The outstanding capability of diffusion models in generating high-quality images poses significant threats when misused by adversaries. In particular, we assume malicious adversaries exploiting diffusion models for inpainting tasks, such as replacing a specific region with a celebrity. While existing methods for protecting images from manipulation in diffusion-based generative models have primarily focused on image-to-image and text-to-image tasks, the challenge of preventing unauthorized inpainting has been rarely addressed, often resulting in suboptimal protection performance. To mitigate inpainting abuses, we propose AdvPaint, a novel defensive framework that generates adversarial perturbations that effectively disrupt the adversary's inpainting tasks. AdvPaint targets the self- and cross-attention blocks in a target diffusion inpainting model to distract semantic understanding and prompt interactions during image generation. AdvPaint also employs a two-stage perturbation strategy, dividing the perturbation region based on an enlarged bounding box around the object, enhancing robustness across diverse masks of varying shapes and sizes. Our experimental results demonstrate that AdvPaint's perturbations are highly effective in disrupting the adversary's inpainting tasks, outperforming existing methods; AdvPaint attains over a 100-point increase in FID and substantial decreases in precision.
AdvPaint effectively degrades the result images against various inpainting manipulations with huge spatial differences (e.g. removing objects or inserting new objects).

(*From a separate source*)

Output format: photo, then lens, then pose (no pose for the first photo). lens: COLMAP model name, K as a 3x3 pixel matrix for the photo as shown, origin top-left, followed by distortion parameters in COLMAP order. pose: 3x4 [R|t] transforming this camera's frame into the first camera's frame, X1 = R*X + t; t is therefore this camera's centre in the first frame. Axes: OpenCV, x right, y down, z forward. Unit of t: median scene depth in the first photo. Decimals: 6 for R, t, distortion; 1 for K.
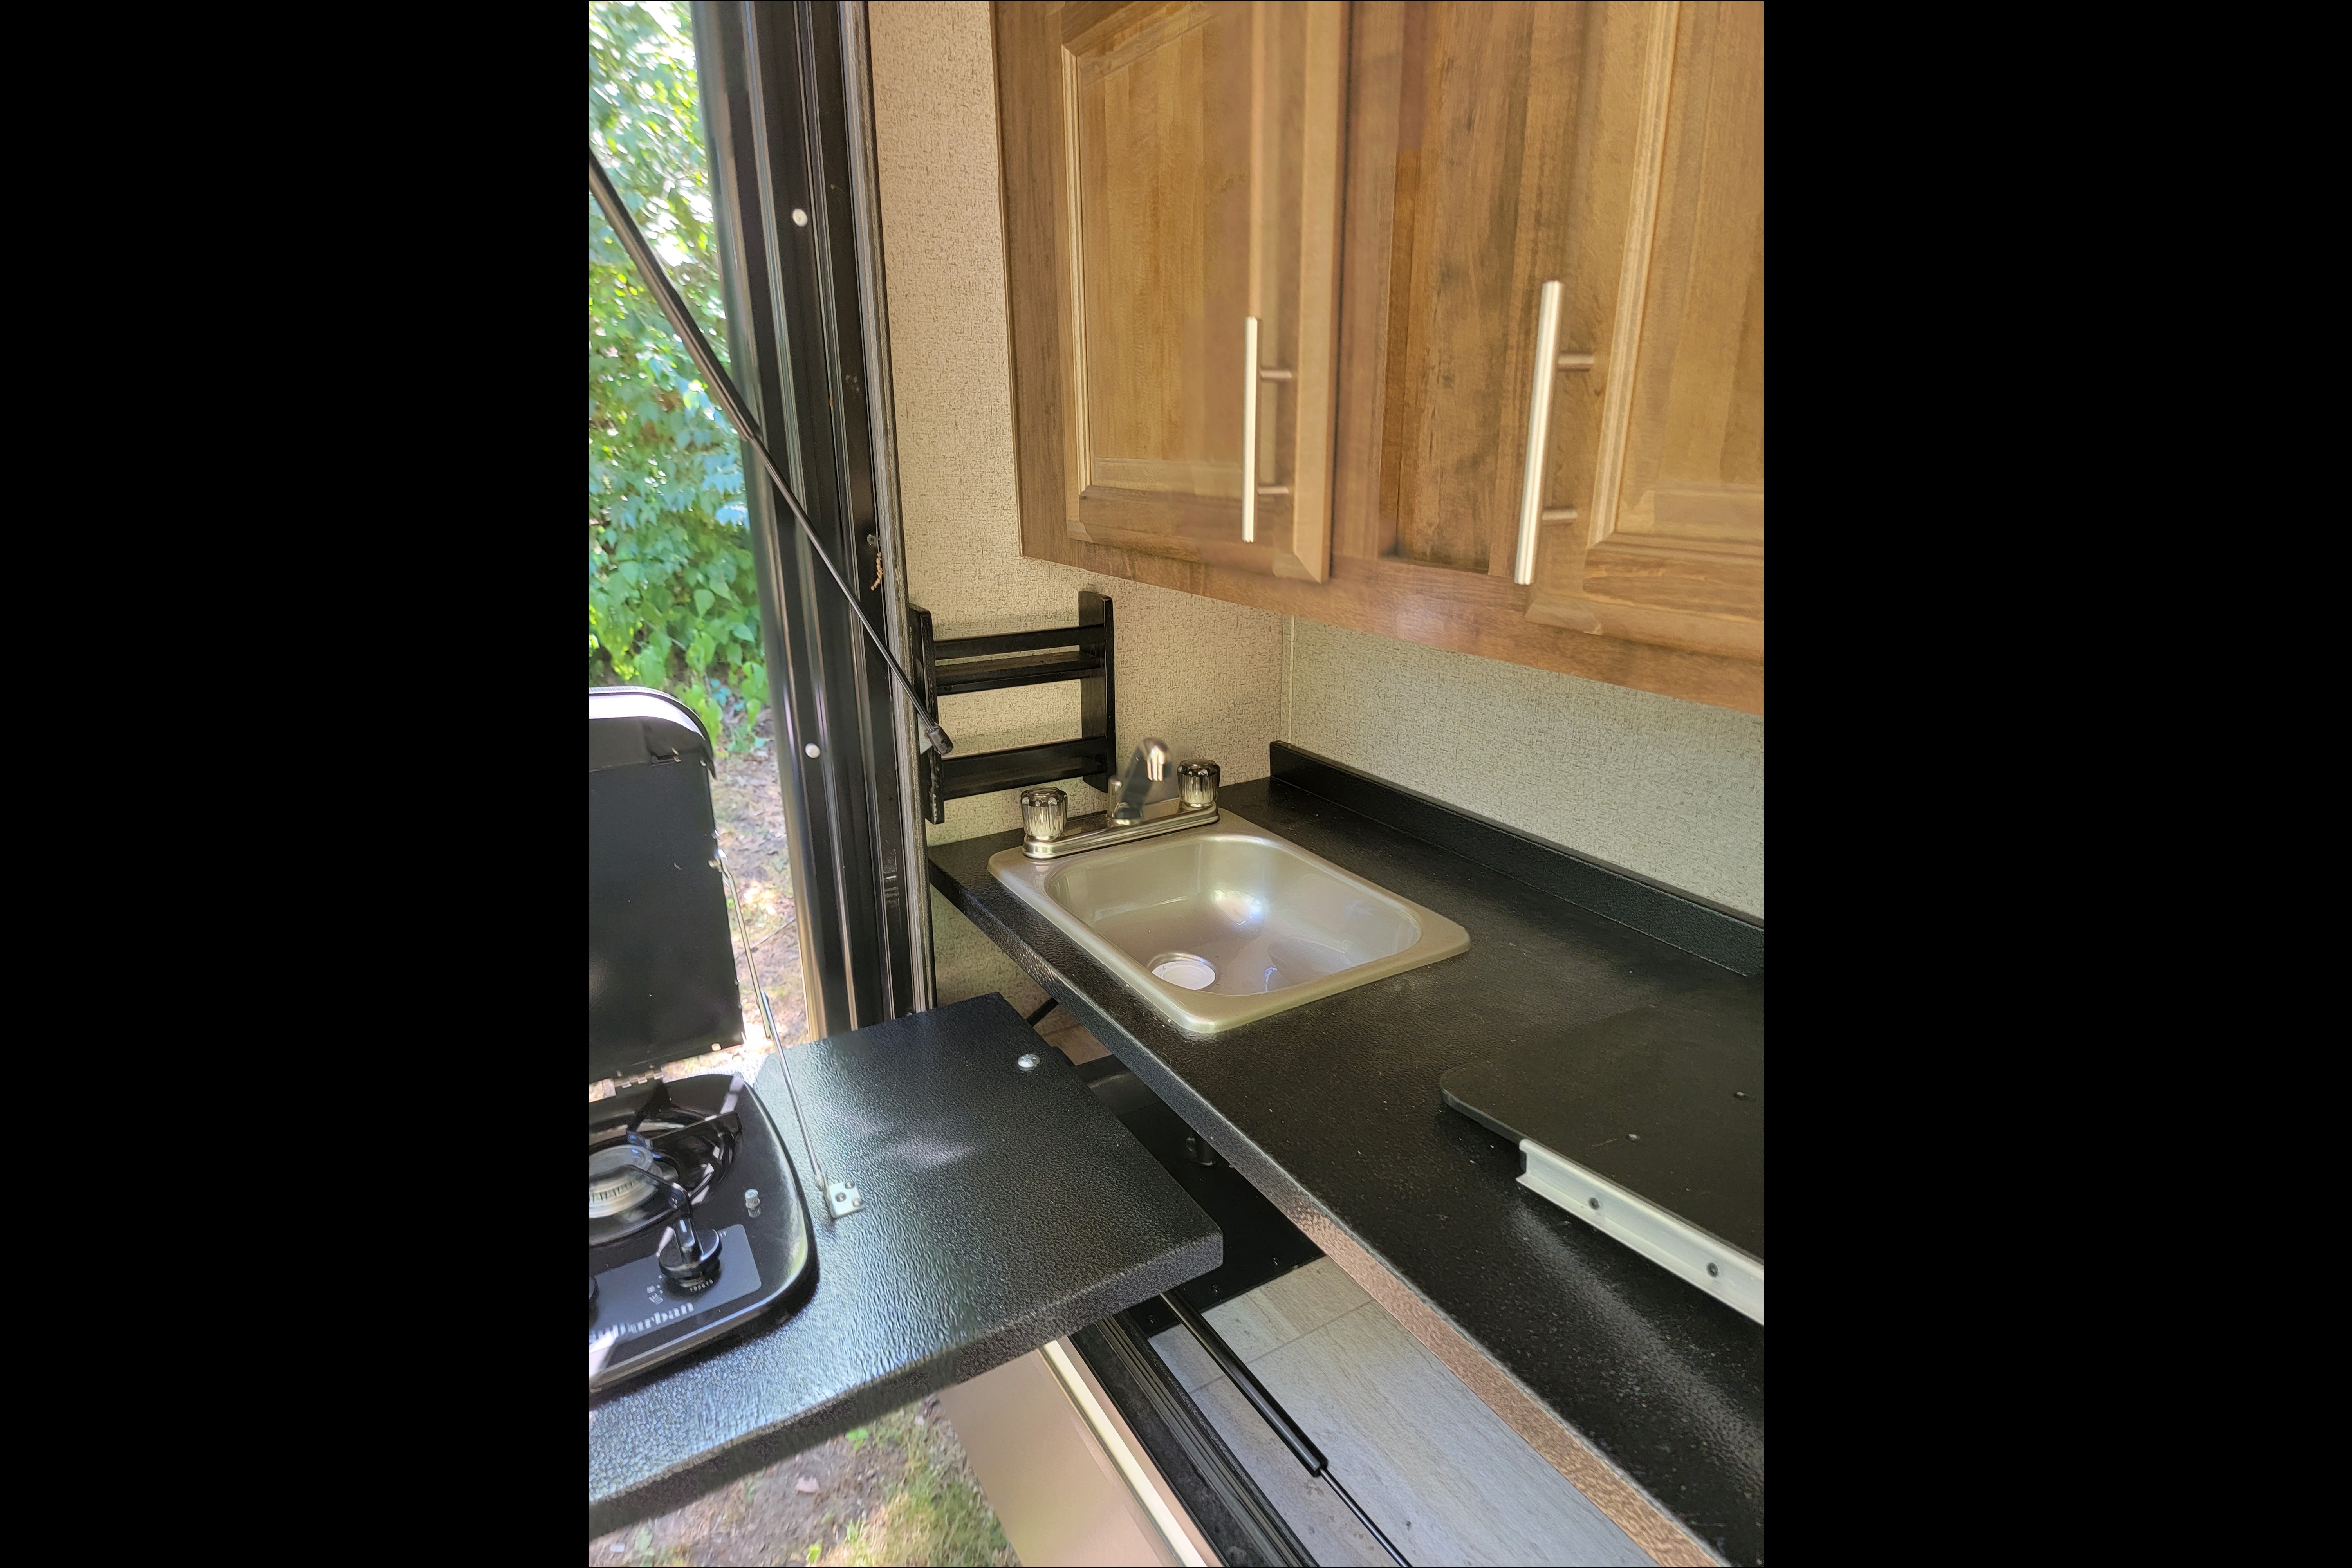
lens RADIAL K [[1124.7, 0, 1180.4], [0, 1124.7, 799.9], [0, 0, 1]] dist [0.003094, 0.000137]
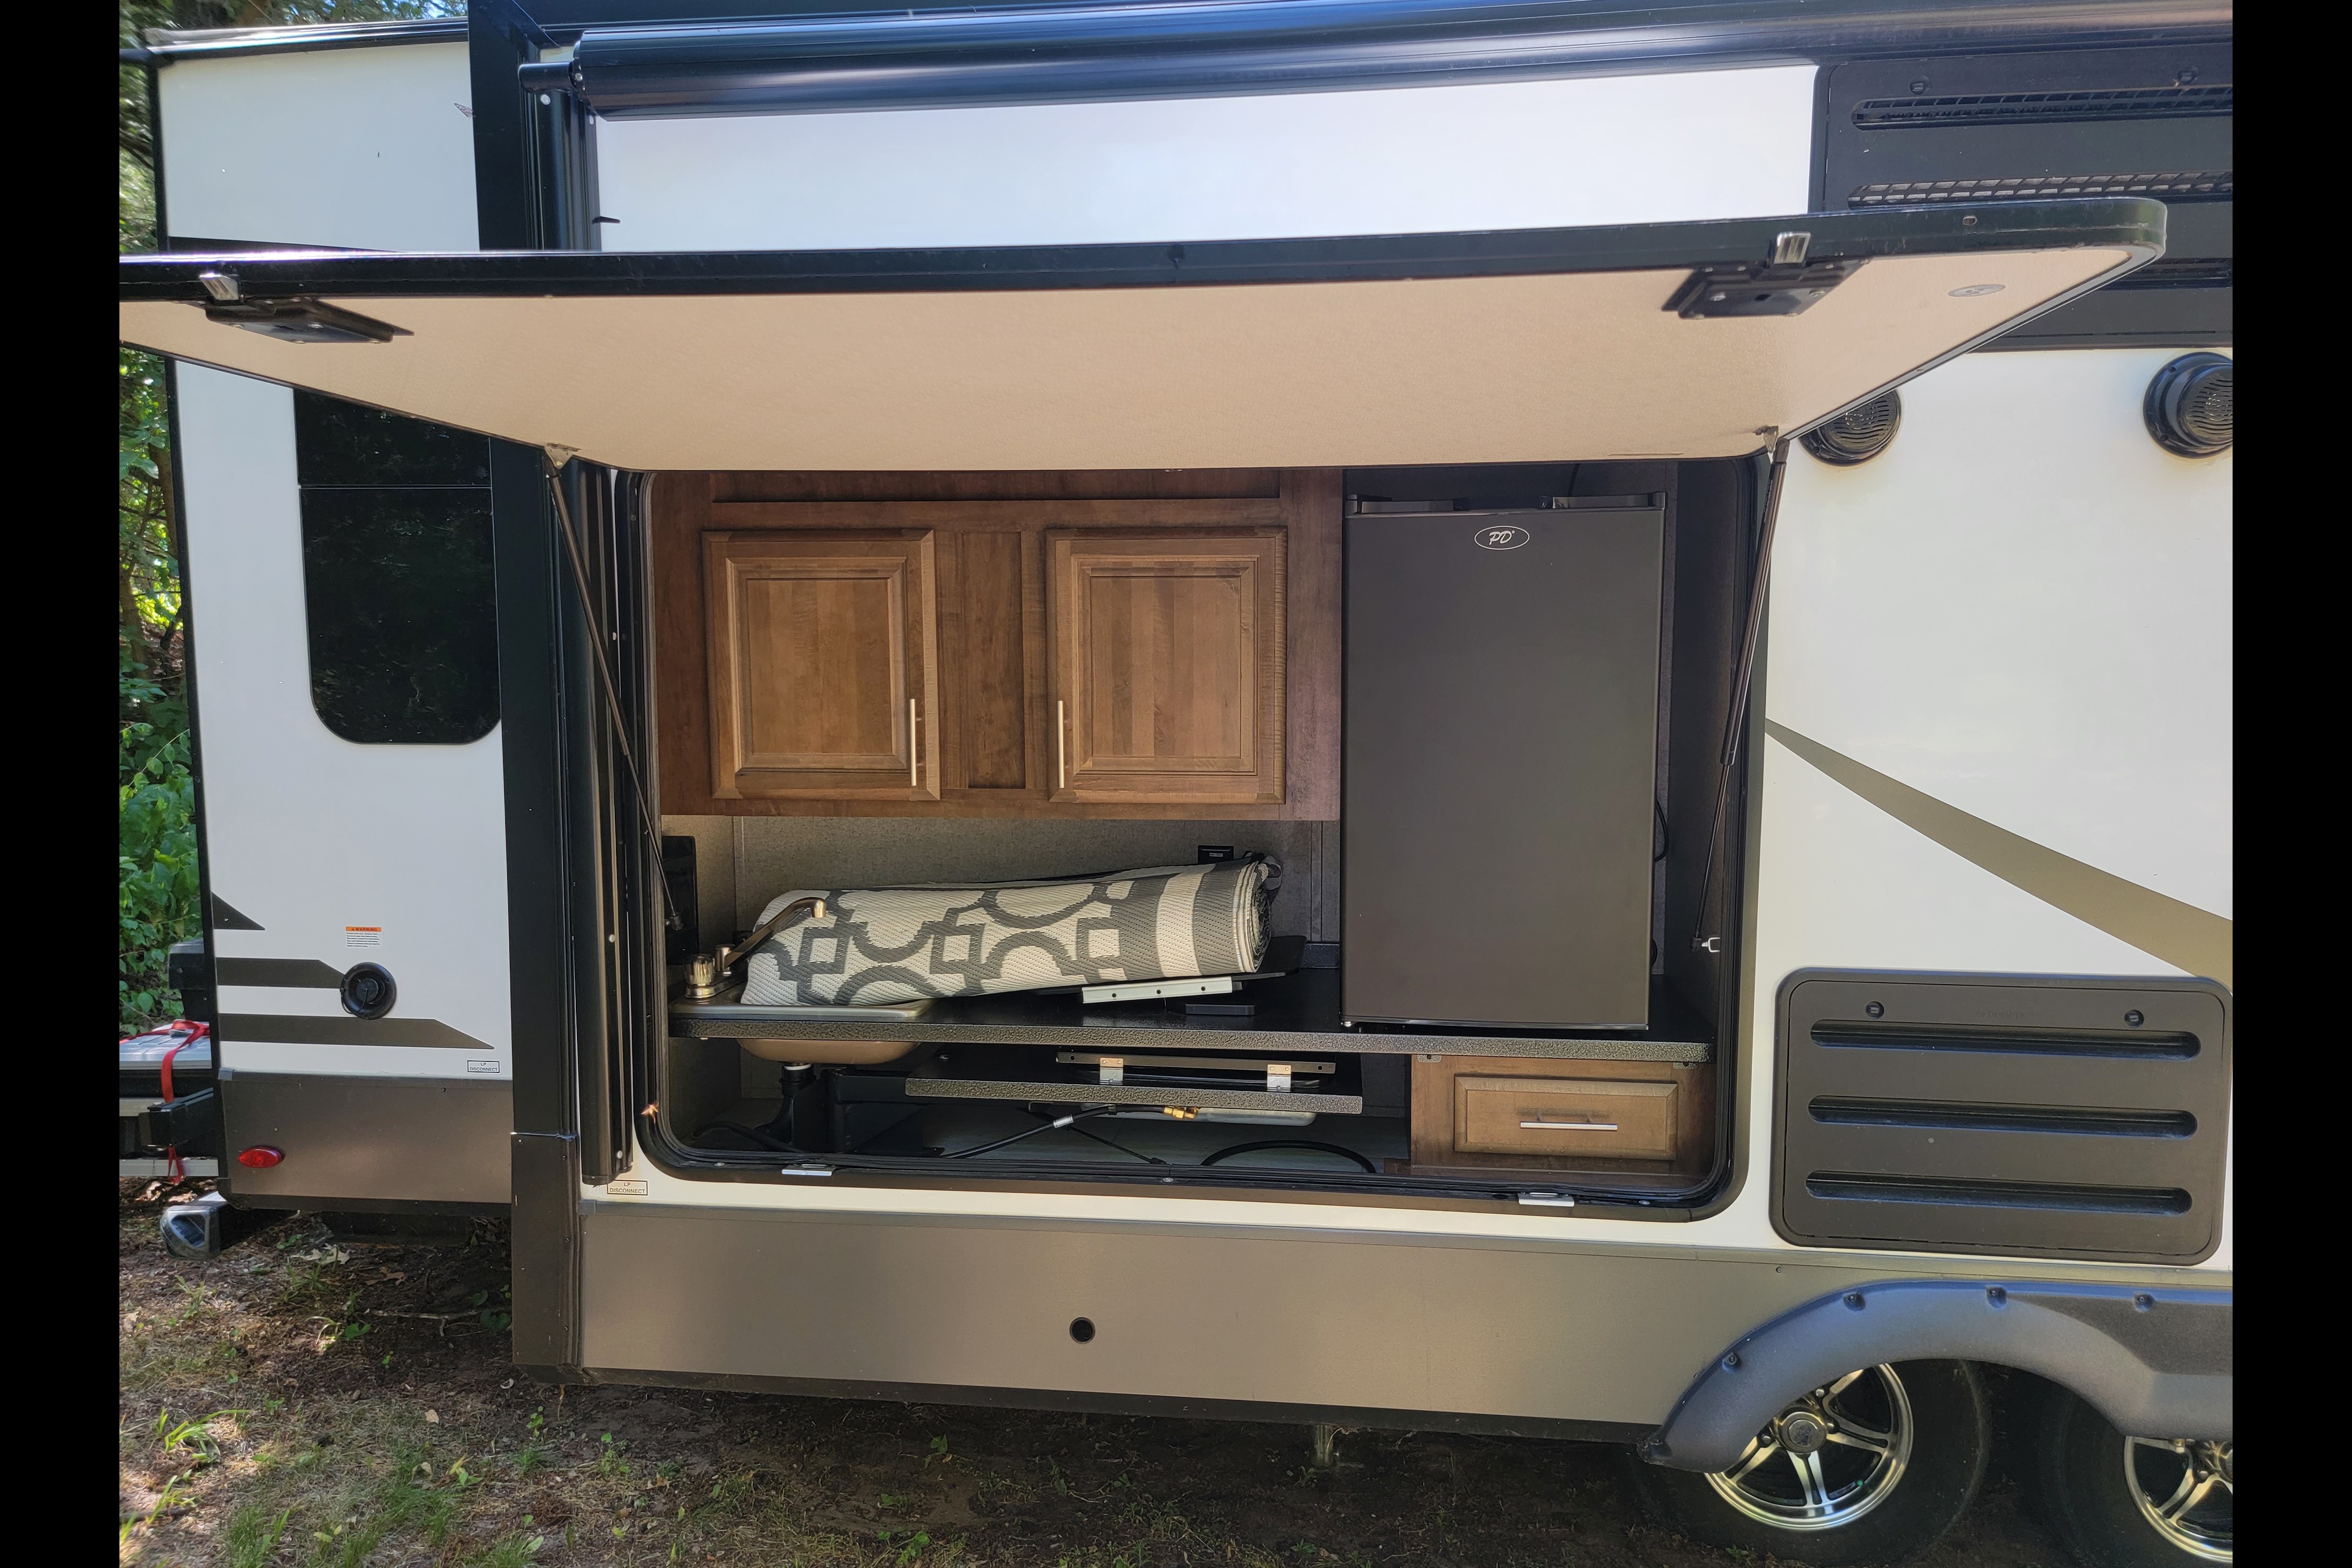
lens RADIAL K [[1440.1, 0, 1176.5], [0, 1440.1, 782.8], [0, 0, 1]] dist [0.044646, -0.019259]
pose [[0.618655, -0.064437, 0.783016, -1.977188], [0.246187, 0.962338, -0.115316, 0.251234], [-0.746095, 0.264109, 0.611219, -1.272465]]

The state-of-the-art adversarial examples show limitations in protecting input images, as the generated outputs still harmonize with the prompts.
Our proposed method (a) redirects the model’s attention to other regions of the image, while (b) focusing attention on the newly generated object.
ADVPAINT remains robust in diverse inpainting cases where masks vary in sizes and shapes, even exceeding or overlapping with the optimization boundary (in red).